At 1761 N. Vermont Ave., on Fridays and Saturdays, 8 p.m., Sundays, 3 p.m., through March 19. Tickets: $12.50; (213) 664-0689.
‘One Red Rooster’
Anthony Palace’s “One Red Rooster” is one self-defeating play. In Kathleen Mazzola’s production at the Cast Theatre, virtually everything in this tale of delusions and death in a collapsing mining town is captured in the first minutes. Moses and his pal, Alphonse (Scott Kraft and Mark Daneri), are slumped in their chairs in a bar run by a babbling wacko whose head is full of Mafia conspiracies and John Wayne triumphs (Harvey Perr). When Moses stirs to talk about his non-mining entrepreneurial plans, we know all will be for nought.

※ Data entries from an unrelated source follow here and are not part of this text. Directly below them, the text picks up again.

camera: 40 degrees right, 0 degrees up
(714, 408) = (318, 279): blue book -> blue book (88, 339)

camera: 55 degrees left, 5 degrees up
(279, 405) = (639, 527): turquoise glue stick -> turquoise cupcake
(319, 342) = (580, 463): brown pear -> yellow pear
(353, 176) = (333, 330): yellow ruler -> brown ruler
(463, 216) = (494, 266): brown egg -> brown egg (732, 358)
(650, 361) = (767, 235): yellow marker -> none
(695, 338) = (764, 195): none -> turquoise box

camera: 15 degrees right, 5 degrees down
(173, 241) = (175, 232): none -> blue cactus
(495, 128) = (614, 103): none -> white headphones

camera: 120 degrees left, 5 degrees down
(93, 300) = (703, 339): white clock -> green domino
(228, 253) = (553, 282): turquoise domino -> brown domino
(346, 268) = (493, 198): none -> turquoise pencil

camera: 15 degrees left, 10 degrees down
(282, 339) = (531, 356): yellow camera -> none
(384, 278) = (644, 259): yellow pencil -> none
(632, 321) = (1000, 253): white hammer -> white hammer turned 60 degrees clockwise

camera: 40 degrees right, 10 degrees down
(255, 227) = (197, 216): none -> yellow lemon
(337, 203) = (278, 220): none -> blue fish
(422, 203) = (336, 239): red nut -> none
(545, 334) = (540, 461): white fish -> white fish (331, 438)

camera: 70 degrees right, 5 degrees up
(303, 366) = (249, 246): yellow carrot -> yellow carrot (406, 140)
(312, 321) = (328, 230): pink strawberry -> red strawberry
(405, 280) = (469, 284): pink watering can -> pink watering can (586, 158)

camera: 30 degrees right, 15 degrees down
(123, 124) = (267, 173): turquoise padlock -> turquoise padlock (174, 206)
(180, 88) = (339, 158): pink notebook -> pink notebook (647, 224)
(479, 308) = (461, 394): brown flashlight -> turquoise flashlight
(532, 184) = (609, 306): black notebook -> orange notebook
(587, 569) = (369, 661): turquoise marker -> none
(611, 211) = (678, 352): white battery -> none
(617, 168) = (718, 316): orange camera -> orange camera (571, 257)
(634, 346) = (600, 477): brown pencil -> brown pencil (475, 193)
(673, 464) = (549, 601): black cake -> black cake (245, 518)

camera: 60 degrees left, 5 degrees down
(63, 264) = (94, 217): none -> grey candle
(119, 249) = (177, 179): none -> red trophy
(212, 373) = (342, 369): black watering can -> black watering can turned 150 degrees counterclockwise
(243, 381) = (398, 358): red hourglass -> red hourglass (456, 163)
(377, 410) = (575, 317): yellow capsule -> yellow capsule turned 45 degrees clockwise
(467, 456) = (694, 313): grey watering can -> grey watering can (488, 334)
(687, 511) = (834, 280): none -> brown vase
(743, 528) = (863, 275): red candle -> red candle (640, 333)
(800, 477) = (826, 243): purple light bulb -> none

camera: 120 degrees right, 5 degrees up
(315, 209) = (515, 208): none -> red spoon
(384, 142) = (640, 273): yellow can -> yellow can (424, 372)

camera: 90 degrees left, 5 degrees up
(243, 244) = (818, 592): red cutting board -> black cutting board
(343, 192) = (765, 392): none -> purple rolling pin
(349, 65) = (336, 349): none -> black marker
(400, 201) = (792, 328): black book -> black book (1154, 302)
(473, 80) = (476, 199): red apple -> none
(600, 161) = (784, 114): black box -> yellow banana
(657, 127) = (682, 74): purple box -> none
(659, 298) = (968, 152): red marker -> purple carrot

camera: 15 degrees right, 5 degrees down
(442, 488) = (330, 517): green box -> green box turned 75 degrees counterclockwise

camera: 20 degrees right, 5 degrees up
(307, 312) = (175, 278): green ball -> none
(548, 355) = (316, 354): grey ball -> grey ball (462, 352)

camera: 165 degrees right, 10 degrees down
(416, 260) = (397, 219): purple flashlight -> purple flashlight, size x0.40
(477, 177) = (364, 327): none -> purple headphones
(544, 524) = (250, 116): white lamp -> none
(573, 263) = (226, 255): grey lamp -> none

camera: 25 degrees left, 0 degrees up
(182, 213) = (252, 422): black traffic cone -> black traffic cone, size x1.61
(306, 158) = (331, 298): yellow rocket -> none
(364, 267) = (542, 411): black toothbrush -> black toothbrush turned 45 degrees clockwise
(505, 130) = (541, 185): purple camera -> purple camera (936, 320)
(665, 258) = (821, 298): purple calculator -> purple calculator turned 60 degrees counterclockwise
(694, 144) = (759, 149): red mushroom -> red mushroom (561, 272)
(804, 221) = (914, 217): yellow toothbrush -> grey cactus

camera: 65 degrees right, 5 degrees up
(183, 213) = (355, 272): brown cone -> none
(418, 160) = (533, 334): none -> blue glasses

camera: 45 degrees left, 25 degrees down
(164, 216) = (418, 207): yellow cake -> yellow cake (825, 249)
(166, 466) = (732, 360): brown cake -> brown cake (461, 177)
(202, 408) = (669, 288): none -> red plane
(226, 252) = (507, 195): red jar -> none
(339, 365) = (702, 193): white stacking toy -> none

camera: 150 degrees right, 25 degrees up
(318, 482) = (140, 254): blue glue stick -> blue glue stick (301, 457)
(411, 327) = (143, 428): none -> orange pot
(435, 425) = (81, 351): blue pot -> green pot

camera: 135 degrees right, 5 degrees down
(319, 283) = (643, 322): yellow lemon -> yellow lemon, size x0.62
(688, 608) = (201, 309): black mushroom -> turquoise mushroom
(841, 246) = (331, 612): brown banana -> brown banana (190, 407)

We also know that we’re in the presence of (what is at least now) an unimaginative, derivative voice, treading ungently through O’Neill and Miller territory. The bar is where the town’s lost lives commiserate and dream (O’Neill). Moses’ family, with Lynn Carlson’s wife Mary and Lana Kitto as daughter Alexandra, is where business hopes and personal realities collide (Miller). Only in a last, frenzied monologue by Moses does Palace’s language rise above the ordinary. Hopelessness, as John Steppling has demonstrated at the Cast, demands some style.
A further burden is the miscasting of Perr, who will never convince us as a Western redneck.
At 800 El Centro Ave., Tuesdays, Wednesdays, 8 p.m., until March 8. Tickets: $10; (213) 462-0265.
‘Hacking New York’
The worst thing that can be said for Johnnie Morello’s memoir of his taxi driving days, “Hacking New York,” at the Long Beach Studio Theatre, is that it makes TV’s “Taxi,” seem credible.
“Taxi” never made any bid for credibility, but it could have been furiously funny, abetted by a natural comic subject. Morello’s comedy never gets out of the garage.
Morello first used the show’s incidents (lots of hookers, crazy people, insecure fellow workers) when he was a stand-up comedian. What he hasn’t done in the transition to play form is make his driver more than weakly caustic.
Morello (who also directed, another tactical mistake) matches this with a passive performance. The competent if uninspired cast spins around him in a myriad of multiple roles, and designer John Parker’s stripped-down cab suggests an exposed capsule in a dangerous universe. Lighting cues, though, are regularly missed, and Morello’s slide projections become a grating, busy, poorly coordinated distraction. Above all, the theatrics are fatally undercut by the relentless depiction of women as whores, bimbos or bitches.
Gary Joe Thompson evokes the play’s only chilling dramatic moment--a climax that won’t be revealed, but which suggests what kind of play “Hacking New York” could be, were it a play at all.